====== ENTRIES PROVIDED ======

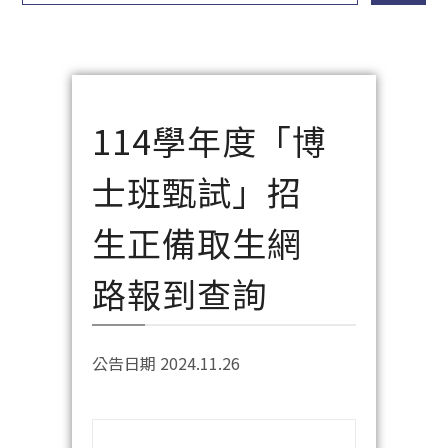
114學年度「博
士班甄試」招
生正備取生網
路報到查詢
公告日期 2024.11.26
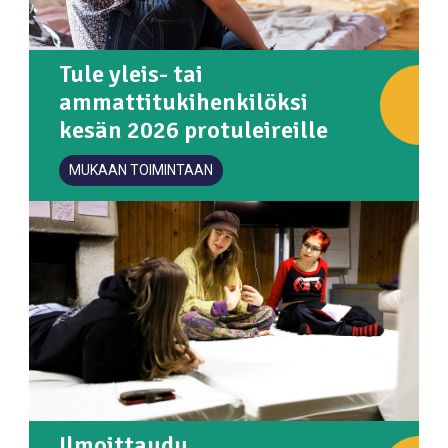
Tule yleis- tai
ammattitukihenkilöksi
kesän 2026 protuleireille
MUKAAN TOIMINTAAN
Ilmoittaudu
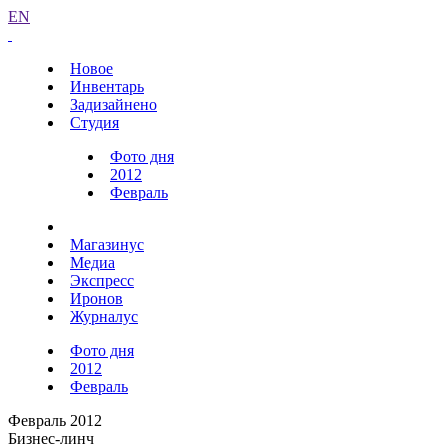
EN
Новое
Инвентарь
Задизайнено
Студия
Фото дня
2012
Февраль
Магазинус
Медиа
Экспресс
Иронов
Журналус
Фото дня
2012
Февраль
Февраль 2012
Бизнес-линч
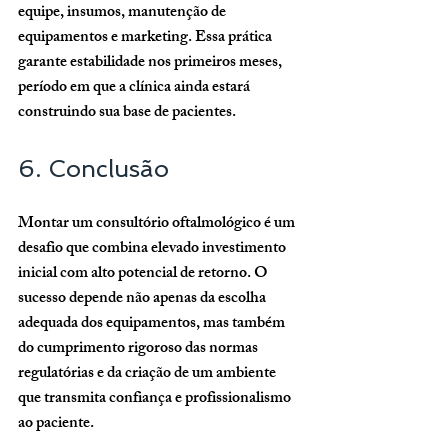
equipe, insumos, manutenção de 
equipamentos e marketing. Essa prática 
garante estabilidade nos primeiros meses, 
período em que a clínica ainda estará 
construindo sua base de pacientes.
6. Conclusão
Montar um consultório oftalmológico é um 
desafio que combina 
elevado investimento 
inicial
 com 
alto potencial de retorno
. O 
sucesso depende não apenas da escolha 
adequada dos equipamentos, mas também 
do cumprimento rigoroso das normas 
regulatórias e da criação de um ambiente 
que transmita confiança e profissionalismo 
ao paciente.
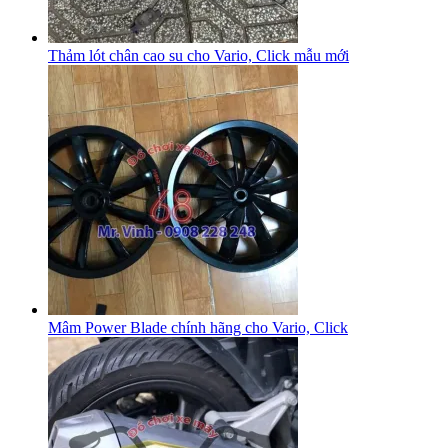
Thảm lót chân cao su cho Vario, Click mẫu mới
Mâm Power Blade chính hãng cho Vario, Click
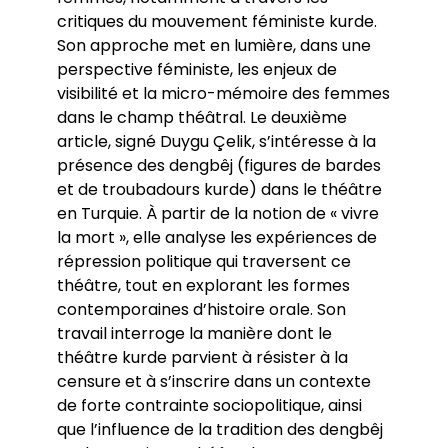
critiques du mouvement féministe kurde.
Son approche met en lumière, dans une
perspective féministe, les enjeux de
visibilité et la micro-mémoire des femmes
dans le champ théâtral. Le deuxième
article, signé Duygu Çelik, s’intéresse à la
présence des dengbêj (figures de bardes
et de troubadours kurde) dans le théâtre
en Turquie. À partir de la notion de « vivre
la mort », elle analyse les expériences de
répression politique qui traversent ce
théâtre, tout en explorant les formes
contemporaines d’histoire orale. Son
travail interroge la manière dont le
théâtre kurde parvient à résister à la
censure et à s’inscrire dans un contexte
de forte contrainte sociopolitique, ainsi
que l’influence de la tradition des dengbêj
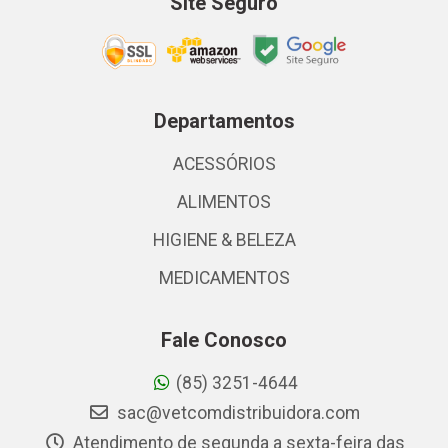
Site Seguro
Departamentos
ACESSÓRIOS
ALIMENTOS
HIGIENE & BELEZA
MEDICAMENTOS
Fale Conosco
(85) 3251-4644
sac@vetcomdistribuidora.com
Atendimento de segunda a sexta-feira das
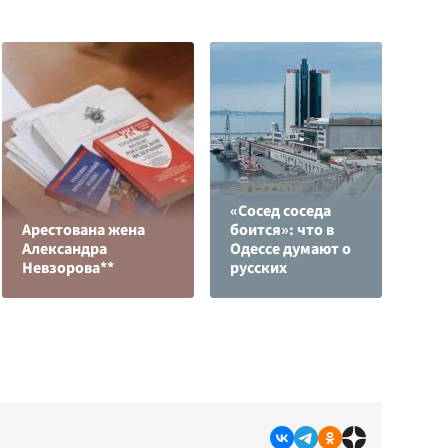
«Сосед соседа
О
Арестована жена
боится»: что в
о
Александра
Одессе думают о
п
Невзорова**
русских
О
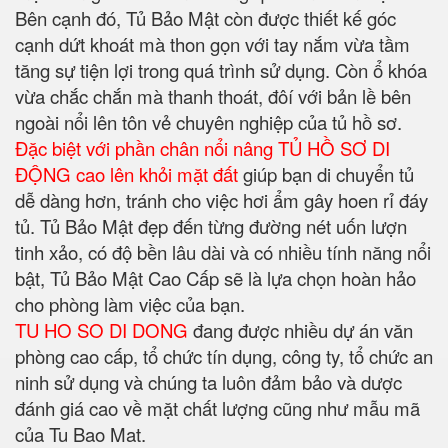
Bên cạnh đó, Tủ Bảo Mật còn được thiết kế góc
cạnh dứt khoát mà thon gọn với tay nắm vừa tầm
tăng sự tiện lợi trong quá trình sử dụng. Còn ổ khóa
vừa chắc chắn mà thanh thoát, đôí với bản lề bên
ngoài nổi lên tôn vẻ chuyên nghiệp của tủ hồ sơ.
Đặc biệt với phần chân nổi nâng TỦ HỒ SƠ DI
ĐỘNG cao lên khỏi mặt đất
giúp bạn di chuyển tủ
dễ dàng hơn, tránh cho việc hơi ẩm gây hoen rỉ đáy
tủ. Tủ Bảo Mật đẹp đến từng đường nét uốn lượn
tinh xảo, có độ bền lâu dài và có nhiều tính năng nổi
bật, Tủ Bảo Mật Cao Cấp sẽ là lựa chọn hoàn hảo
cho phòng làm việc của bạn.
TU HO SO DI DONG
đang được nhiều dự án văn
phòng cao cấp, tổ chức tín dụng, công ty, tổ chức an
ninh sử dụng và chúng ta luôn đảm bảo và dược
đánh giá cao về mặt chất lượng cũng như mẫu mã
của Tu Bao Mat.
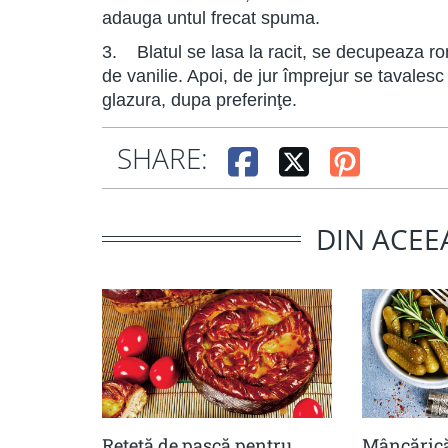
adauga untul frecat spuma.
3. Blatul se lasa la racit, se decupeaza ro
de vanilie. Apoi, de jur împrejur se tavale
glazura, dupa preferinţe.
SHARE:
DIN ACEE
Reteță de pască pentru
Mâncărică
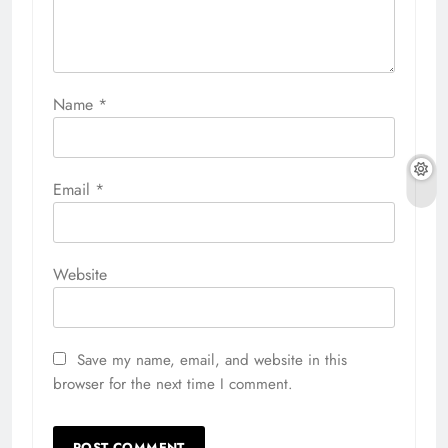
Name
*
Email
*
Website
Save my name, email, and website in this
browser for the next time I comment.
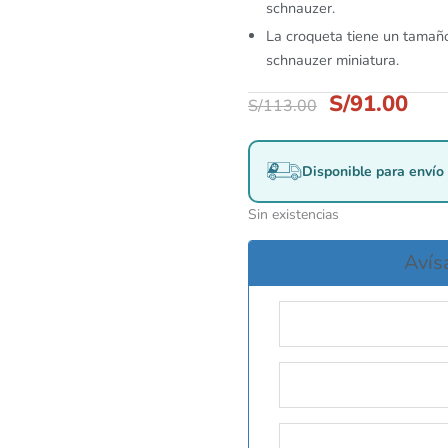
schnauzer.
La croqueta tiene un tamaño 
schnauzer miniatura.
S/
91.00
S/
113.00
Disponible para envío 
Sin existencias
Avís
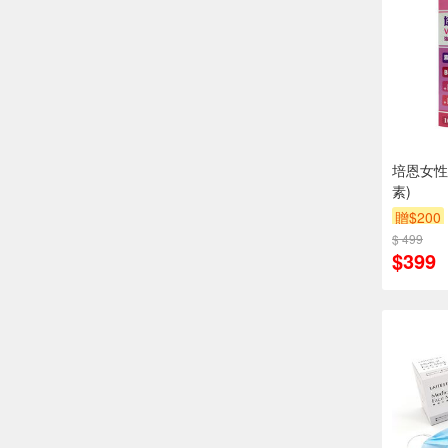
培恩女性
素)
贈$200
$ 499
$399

======
====== ENTRIES PROVIDED ======

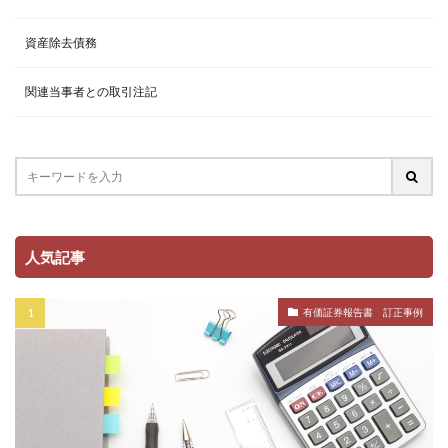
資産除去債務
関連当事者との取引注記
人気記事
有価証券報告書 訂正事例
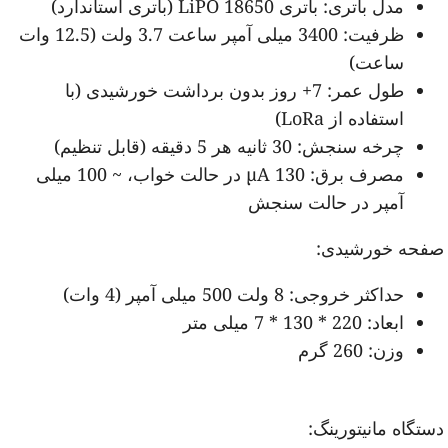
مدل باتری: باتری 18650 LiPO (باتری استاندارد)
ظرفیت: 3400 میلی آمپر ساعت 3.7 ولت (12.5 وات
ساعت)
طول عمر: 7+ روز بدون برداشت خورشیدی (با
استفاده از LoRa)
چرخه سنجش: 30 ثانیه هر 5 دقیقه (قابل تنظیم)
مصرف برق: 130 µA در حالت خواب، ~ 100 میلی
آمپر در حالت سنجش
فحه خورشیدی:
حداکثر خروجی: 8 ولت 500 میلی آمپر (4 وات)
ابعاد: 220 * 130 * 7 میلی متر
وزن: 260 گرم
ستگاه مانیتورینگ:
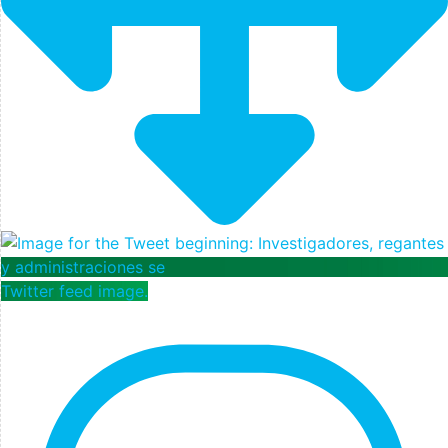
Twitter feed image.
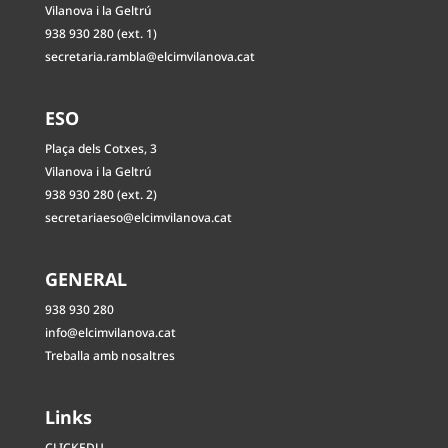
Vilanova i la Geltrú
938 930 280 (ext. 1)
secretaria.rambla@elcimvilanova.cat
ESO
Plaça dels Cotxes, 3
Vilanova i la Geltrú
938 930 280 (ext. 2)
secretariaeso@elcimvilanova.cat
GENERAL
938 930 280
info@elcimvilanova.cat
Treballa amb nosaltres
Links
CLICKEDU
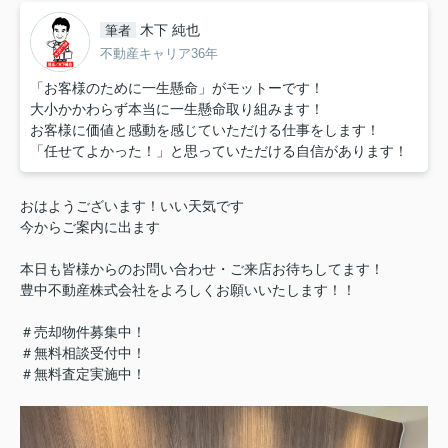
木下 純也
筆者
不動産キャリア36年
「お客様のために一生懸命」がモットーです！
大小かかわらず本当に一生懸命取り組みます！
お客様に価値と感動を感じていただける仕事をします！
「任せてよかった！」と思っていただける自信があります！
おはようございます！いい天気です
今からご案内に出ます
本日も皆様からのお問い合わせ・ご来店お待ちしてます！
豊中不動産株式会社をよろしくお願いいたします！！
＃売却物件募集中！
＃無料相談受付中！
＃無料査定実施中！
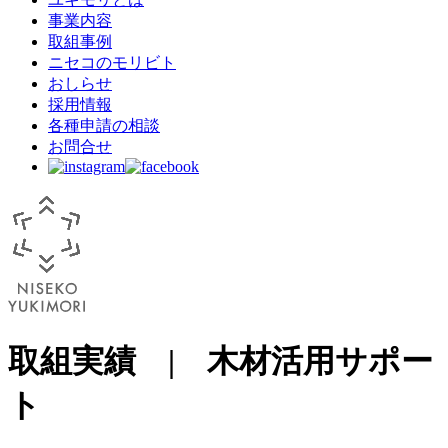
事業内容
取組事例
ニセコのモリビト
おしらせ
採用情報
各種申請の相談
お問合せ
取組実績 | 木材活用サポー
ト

======
====== ENTRIES PROVIDED ======

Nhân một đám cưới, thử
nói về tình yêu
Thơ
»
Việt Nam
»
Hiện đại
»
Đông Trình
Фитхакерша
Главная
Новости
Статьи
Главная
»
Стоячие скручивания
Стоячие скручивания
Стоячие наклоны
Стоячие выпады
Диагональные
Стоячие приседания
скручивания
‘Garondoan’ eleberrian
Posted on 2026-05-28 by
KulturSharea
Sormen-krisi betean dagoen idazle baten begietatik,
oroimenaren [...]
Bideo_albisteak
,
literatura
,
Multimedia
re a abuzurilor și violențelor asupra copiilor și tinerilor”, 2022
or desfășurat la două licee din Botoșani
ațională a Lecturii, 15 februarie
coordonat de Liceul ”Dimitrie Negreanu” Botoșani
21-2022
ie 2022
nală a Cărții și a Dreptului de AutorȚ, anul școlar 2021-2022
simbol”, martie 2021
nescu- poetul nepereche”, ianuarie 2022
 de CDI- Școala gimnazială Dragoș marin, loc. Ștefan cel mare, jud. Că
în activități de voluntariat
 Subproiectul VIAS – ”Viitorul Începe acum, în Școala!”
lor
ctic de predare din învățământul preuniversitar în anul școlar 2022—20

======

## YOUR TASK
Each line above that contains the string "được" should be identified and copied.

## SOLUTION
Bên cạnh đó, Tủ Bảo Mật còn được thiết kế góc
đang được nhiều dự án văn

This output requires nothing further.